Also keep in mind that cold air falls, which is why most RV A/C units are mounted on the roof so that the cold air enters the rig at a high point and this is a more efficient way to circulate the cold air. The cold air drops towards the floor and as the warmer air rises it get sucked into the A/C first to get cooled and round and round she goes. Otherwise the air must be pushed upwards somehow to be more effective and you might be sucking air that's already been cooled. On a small trailer, that might not matter as much, but I just want to ensure you have as much facts about RV A/Cs so you aren't surprised by anything you eventually decide, then experience.

Sounds like you're real handy if you have turned your daughter around. I'll bet she can hardly wait when you are finished and she can have her first trailer-based pajama party (Of course, you're gonna have to sleep right outside the door to prevent varmints from getting in, LOL) While I am not brave enough to own one, old, refurbished trailers are favorites of fellow campers wanting to take a look at back when sizes and efficiencies. After all, without these initial pioneers into the world of RVing they wouldn't have their behemoth which came from these early units.


----------



## bicklebok (Jul 15, 2011)

Thank you for all the advice artmart. I priced roof units, and I am just not wiling to invest that much for an air conditioner, and especially in this camper. I am already missing the front window and all the wood up there is rotten, so I am just going to replace all the rotten wood with some sturdy materials and put a window unit in it. Not my fist choice of the way to handle this, but the most practical.

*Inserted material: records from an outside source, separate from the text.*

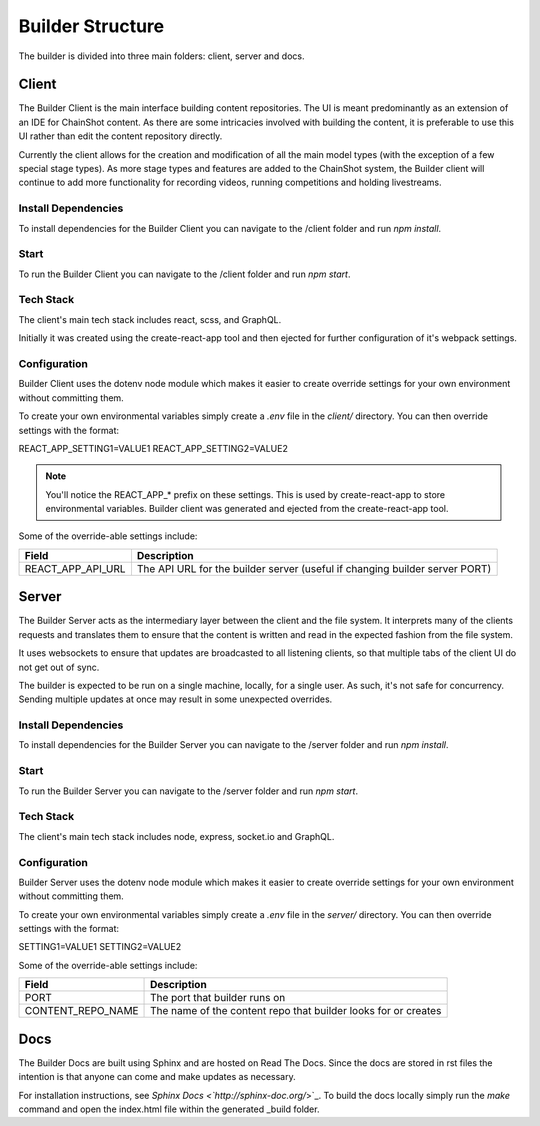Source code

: .. _builder_structure:

#################
Builder Structure
#################

The builder is divided into three main folders: client, server and docs.

Client
======

The Builder Client is the main interface building content repositories. The UI
is meant predominantly as an extension of an IDE for ChainShot content. As
there are some intricacies involved with building the content, it is preferable
to use this UI rather than edit the content repository directly.

Currently the client allows for the creation and modification of all the main model
types (with the exception of a few special stage types). As more stage types and
features are added to the ChainShot system, the Builder client will continue to
add more functionality for recording videos, running competitions and holding
livestreams.

Install Dependencies
--------------------

To install dependencies for the Builder Client you can navigate to the /client
folder and run `npm install`.

Start
-----

To run the Builder Client you can navigate to the /client folder and run `npm start`.

Tech Stack
----------

The client's main tech stack includes react, scss, and GraphQL.

Initially it was created using the create-react-app tool and then ejected
for further configuration of it's webpack settings.

.. _client_configuration:

Configuration
-------------

Builder Client uses the dotenv node module which makes it easier to create override
settings for your own environment without committing them.

To create your own environmental variables simply create a `.env` file in the `client/`
directory. You can then override settings with the format:

REACT_APP_SETTING1=VALUE1
REACT_APP_SETTING2=VALUE2

.. note::
    You'll notice the REACT_APP_* prefix on these settings. This is used by
    create-react-app to store environmental variables. Builder client was generated
    and ejected from the create-react-app tool.

Some of the override-able settings include:

====================  ===========================================================================
Field                 Description
====================  ===========================================================================
REACT_APP_API_URL     The API URL for the builder server (useful if changing builder server PORT)
====================  ===========================================================================

Server
======

The Builder Server acts as the intermediary layer between the client and the file system.
It interprets many of the clients requests and translates them to ensure that the content
is written and read in the expected fashion from the file system.

It uses websockets to ensure that updates are broadcasted to all listening clients, so
that multiple tabs of the client UI do not get out of sync.

The builder is expected to be run on a single machine, locally, for a single user.
As such, it's not safe for concurrency. Sending multiple updates at once may result in some
unexpected overrides.

Install Dependencies
--------------------

To install dependencies for the Builder Server you can navigate to the /server
folder and run `npm install`.

Start
-----

To run the Builder Server you can navigate to the /server folder and run `npm start`.

Tech Stack
----------

The client's main tech stack includes node, express, socket.io and GraphQL.

.. _server_configuration:

Configuration
-------------

Builder Server uses the dotenv node module which makes it easier to create override
settings for your own environment without committing them.

To create your own environmental variables simply create a `.env` file in the `server/`
directory. You can then override settings with the format:

SETTING1=VALUE1
SETTING2=VALUE2

Some of the override-able settings include:

====================  ==============================================================
Field                 Description
====================  ==============================================================
PORT                  The port that builder runs on
CONTENT_REPO_NAME     The name of the content repo that builder looks for or creates
====================  ==============================================================

Docs
====

The Builder Docs are built using Sphinx and are hosted on Read The Docs. Since the
docs are stored in rst files the intention is that anyone can come and make updates
as necessary.

For installation instructions, see `Sphinx Docs <`http://sphinx-doc.org/`>`_. To
build the docs locally simply run the `make` command and open the index.html
file within the generated _build folder.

If money werent an issue I would buy a roof unit and eventually buy a bigger camper. Maybe this little thing will get us by for a few years until I can get something a little larger.

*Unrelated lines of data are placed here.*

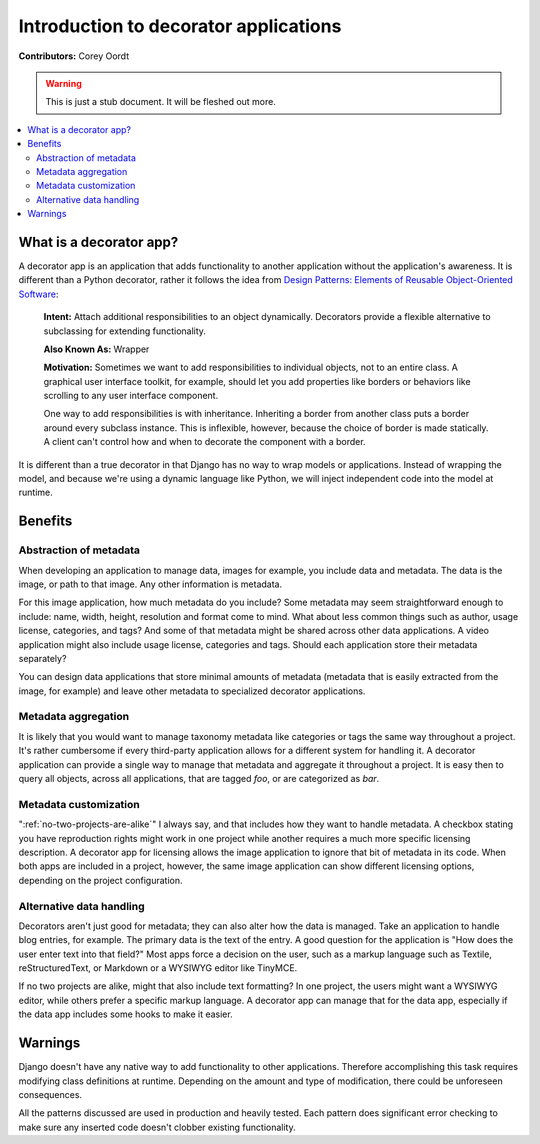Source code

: ======================================
Introduction to decorator applications
======================================

**Contributors:** Corey Oordt

.. warning::
   This is just a stub document. It will be fleshed out more.

.. contents::
   :local:

What is a decorator app?
========================

A decorator app is an application that adds functionality to another application without the application's awareness. It is different than a Python decorator, rather it follows the idea from 
`Design Patterns: Elements of Reusable Object-Oriented Software <http://en.wikipedia.org/wiki/Design_Patterns>`_\ :

	**Intent:** Attach additional responsibilities to an object dynamically. Decorators provide a flexible alternative to subclassing for extending functionality. 
	
	**Also Known As:** Wrapper
	
	**Motivation:** Sometimes we want to add responsibilities to individual objects, not to an entire class. A graphical user interface toolkit, for example, should let you add properties like borders or behaviors like scrolling to any user interface component.
	
	One way to add responsibilities is with inheritance. Inheriting a border from another class puts a border around every subclass instance. This is inflexible, however, because the choice of border is made statically. A client can't control how and when to decorate the component with a border.

It is different than a true decorator in that Django has no way to wrap models or applications. Instead of wrapping the model, and because we're using a dynamic language like Python, we will inject independent code into the model at runtime.

Benefits
========

Abstraction of metadata
-----------------------

When developing an application to manage data, images for example, you include data and metadata. The data is the image, or path to that image. Any other information is metadata.

For this image application, how much metadata do you include? Some metadata may seem straightforward enough to include: name, width, height, resolution and format come to mind. What about less common things such as author, usage license, categories, and tags? And some of that metadata might be shared across other data applications. A video application might also include usage license, categories and tags. Should each application store their metadata separately?

You can design data applications that store minimal amounts of metadata (metadata that is easily extracted from the image, for example) and leave other metadata to specialized decorator applications.

Metadata aggregation
--------------------

It is likely that you would want to manage taxonomy metadata like categories or tags the same way throughout a project. It's rather cumbersome if every third-party application allows for a different system for handling it. A decorator application can provide a single way to manage that metadata and aggregate it throughout a project. It is easy then to query all objects, across all applications, that are tagged *foo*\ , or are categorized as *bar*\ .

Metadata customization
----------------------

":ref:`no-two-projects-are-alike`\ " I always say, and that includes how they want to handle metadata. A checkbox stating you have reproduction rights might work in one project while another requires a much more specific licensing description. A decorator app for licensing allows the image application to ignore that bit of metadata in its code. When both apps are included in a project, however, the same image application can show different licensing options, depending on the project configuration.

Alternative data handling
-------------------------

Decorators aren't just good for metadata; they can also alter how the data is managed. Take an application to handle blog entries, for example. The primary data is the text of the entry. A good question for the application is "How does the user enter text into that field?" Most apps force a decision on the user, such as a markup language such as Textile, reStructuredText, or Markdown or a WYSIWYG editor like TinyMCE.

If no two projects are alike, might that also include text formatting? In one project, the users might want a WYSIWYG editor, while others prefer a specific markup language. A decorator app can manage that for the data app, especially if the data app includes some hooks to make it easier.


Warnings
========

Django doesn't have any native way to add functionality to other applications. Therefore accomplishing this task requires modifying class definitions at runtime. Depending on the amount and type of modification, there could be unforeseen consequences.

All the patterns discussed are used in production and heavily tested. Each pattern does significant error checking to make sure any inserted code doesn't clobber existing functionality.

Thank you again for all the advice and support! I need it, because I hate working with wood and get discouraged easily! LOL


----------



## luvmymallard (Jun 27, 2012)

*airconditioning placement*

we just purchased a newer camper in the same size class. It did not have air and hubby added a $100 window unit. welded a wonderful bracket and over hang on the top so rain runs off of it. Put it in the back window as neither of us wanted one sticking out on one side. It sits over the breakfast nook and is perfect just the right btus for a small camper. He also added extra outlets under the breakfast nook benches (as I wanted to be able to plug in my cricut and craft sometimes) and added larger amp electricity.We got it in May and have camped several times already. Have a mini home sitting in the driveway and love our little Mallard 13' TT as we can tow it, park it, and still have a vehicle to cruise around in.............You will enjoy it once you get it fixed up.


----------



## bicklebok (Jul 15, 2011)

Awesome! Do you have pics of your camper posted anywhere?

Im still working on my old camper. Its coming along, but in the summer I dont have as much time to work on it


----------



## luvmymallard (Jun 27, 2012)

*No pics yet, will get some posted soon*

we have been using it most weekends and I craft out in it during the week.


----------



## luvmymallard (Jun 27, 2012)

*the AC unit we used*

is a small light weight window unit in fact it has styrofoam chanels inside of it to cut down the weight. Got it at a True valu hardware for $99 and another HUGE plus about it is that it runs so quiet......my husband loved that factor. He welded a custom bracket for it so it is sitting sound and even though it is not a heavy one it is protected and he welded a awning for it so rain would run off.


----------